(Stored items from a collection)
*** Begin section ***

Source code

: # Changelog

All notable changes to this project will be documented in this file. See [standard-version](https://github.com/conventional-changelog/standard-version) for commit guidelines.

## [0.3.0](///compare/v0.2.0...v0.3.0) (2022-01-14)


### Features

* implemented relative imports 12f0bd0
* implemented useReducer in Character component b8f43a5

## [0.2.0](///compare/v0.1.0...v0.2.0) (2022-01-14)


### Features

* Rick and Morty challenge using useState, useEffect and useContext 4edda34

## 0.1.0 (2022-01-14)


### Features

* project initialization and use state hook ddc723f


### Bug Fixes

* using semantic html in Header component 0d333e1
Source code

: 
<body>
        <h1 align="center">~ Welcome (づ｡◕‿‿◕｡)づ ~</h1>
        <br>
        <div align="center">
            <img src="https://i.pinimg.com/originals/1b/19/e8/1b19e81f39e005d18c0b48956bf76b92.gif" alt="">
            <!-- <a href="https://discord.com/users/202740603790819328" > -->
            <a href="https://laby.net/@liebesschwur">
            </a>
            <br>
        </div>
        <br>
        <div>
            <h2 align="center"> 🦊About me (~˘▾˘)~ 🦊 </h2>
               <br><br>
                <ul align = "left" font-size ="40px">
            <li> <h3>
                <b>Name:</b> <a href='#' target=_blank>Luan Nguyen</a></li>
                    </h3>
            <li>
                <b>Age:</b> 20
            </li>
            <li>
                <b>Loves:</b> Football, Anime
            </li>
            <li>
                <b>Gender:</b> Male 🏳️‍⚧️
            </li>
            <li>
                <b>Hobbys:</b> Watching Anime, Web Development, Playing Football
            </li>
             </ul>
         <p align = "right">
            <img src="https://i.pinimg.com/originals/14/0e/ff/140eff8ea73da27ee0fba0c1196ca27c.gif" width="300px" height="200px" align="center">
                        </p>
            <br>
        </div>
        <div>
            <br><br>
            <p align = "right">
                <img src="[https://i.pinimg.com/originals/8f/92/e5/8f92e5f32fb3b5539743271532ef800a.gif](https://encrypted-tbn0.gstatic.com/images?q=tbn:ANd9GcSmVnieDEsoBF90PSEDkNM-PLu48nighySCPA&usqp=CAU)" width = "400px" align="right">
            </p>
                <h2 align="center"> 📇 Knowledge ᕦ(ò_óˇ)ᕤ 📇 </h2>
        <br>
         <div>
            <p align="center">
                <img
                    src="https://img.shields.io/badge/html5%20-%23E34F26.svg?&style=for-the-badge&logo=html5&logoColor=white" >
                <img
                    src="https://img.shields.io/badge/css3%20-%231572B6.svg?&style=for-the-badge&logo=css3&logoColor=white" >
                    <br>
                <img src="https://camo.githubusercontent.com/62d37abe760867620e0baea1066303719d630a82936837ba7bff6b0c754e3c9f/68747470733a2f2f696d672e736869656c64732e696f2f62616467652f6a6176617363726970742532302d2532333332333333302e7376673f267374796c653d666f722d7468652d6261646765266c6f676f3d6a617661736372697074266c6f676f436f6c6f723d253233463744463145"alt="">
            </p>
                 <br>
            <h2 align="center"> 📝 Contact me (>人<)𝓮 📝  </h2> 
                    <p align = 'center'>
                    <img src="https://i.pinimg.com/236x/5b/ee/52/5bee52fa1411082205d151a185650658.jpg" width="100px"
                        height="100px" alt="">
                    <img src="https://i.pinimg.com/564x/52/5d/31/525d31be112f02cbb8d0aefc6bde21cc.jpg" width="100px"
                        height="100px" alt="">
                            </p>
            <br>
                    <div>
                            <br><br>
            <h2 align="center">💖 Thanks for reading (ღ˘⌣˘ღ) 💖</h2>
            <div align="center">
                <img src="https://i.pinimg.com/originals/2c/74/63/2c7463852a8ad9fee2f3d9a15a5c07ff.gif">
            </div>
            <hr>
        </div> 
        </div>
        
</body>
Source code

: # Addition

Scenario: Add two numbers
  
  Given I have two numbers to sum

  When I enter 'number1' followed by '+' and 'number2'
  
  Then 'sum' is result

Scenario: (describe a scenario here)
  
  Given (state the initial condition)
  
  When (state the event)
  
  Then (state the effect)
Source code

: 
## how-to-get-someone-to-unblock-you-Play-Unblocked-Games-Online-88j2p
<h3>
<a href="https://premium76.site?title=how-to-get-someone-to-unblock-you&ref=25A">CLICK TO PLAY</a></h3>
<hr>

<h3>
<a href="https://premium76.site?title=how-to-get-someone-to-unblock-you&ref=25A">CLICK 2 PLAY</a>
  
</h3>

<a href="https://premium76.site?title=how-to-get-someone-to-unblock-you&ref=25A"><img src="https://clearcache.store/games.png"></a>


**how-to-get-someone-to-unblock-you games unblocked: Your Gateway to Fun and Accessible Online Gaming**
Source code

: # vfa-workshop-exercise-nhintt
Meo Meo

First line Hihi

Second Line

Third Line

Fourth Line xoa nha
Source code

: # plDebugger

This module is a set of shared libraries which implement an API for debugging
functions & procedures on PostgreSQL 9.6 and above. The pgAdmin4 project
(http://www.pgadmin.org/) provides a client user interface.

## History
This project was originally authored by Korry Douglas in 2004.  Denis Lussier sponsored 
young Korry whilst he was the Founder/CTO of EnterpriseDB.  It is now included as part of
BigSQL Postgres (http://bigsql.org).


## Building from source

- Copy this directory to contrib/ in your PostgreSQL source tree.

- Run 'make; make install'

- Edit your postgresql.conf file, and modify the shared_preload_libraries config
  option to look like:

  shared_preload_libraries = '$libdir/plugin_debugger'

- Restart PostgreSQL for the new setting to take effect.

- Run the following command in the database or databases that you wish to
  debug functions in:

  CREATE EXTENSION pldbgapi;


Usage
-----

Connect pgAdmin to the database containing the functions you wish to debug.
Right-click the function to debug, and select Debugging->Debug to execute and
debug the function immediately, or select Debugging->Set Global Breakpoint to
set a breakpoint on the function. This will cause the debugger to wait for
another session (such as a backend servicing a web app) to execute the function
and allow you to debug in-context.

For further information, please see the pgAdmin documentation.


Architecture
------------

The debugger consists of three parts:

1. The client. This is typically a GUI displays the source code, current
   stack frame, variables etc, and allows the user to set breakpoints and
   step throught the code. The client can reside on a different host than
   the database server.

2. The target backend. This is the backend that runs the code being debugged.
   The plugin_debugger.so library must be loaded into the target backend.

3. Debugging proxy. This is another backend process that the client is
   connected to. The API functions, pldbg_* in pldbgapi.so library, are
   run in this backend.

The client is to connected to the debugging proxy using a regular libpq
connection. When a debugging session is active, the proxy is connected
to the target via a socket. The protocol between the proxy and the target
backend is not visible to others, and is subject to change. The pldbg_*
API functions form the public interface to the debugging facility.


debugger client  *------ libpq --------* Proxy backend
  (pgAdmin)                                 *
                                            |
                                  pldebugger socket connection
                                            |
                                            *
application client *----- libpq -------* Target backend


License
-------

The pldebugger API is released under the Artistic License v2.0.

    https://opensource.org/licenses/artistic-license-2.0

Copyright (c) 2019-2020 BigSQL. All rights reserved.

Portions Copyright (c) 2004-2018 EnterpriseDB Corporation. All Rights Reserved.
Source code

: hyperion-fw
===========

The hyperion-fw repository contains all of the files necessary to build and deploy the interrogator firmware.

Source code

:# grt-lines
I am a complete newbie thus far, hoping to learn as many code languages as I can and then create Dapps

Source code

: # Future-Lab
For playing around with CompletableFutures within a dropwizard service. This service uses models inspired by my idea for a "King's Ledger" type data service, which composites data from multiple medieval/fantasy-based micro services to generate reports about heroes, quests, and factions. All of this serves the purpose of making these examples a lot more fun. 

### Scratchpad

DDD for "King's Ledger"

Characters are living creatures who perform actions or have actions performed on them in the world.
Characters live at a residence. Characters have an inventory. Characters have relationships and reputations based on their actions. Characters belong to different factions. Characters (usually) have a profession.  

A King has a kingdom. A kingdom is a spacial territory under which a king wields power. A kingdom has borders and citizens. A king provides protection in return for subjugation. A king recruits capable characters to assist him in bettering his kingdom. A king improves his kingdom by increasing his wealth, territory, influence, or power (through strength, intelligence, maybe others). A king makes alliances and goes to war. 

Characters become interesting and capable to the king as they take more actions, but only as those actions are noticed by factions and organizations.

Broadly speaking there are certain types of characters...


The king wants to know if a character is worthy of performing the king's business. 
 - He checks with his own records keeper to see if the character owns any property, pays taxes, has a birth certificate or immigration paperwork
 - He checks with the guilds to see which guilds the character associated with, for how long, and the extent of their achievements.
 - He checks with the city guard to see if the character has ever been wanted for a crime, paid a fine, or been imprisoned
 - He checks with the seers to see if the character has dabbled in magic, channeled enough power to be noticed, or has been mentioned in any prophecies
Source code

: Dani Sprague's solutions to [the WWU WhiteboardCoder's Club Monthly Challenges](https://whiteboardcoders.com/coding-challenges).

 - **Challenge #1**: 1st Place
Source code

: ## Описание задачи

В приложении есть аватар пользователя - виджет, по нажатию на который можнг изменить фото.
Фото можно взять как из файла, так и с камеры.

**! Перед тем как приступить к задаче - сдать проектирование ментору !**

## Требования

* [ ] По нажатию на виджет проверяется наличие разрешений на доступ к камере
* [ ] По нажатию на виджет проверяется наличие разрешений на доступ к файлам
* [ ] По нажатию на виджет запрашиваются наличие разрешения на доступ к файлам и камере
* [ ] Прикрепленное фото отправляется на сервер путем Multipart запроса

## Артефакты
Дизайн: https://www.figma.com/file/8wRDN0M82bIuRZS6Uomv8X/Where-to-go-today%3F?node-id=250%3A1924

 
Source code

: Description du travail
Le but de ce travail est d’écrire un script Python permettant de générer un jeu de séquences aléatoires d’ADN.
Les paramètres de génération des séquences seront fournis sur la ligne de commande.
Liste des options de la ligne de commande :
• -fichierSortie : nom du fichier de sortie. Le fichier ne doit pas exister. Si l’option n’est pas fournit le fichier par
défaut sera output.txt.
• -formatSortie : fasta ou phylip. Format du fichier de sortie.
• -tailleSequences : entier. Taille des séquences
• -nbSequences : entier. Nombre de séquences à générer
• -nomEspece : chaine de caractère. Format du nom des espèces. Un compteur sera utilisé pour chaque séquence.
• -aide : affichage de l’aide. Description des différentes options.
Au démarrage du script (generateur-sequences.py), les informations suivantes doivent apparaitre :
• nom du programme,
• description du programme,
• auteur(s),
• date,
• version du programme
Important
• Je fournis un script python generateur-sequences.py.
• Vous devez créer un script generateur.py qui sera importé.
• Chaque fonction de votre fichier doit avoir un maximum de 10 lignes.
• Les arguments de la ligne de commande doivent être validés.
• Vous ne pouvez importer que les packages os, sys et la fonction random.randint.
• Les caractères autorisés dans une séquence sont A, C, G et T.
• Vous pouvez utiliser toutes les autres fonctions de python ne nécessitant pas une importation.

*** End section ***

ASSIGNMENT –
Say how many lines above contain the string "Copyright", writing only the number.

SOLUTION TO THIS TASK –
2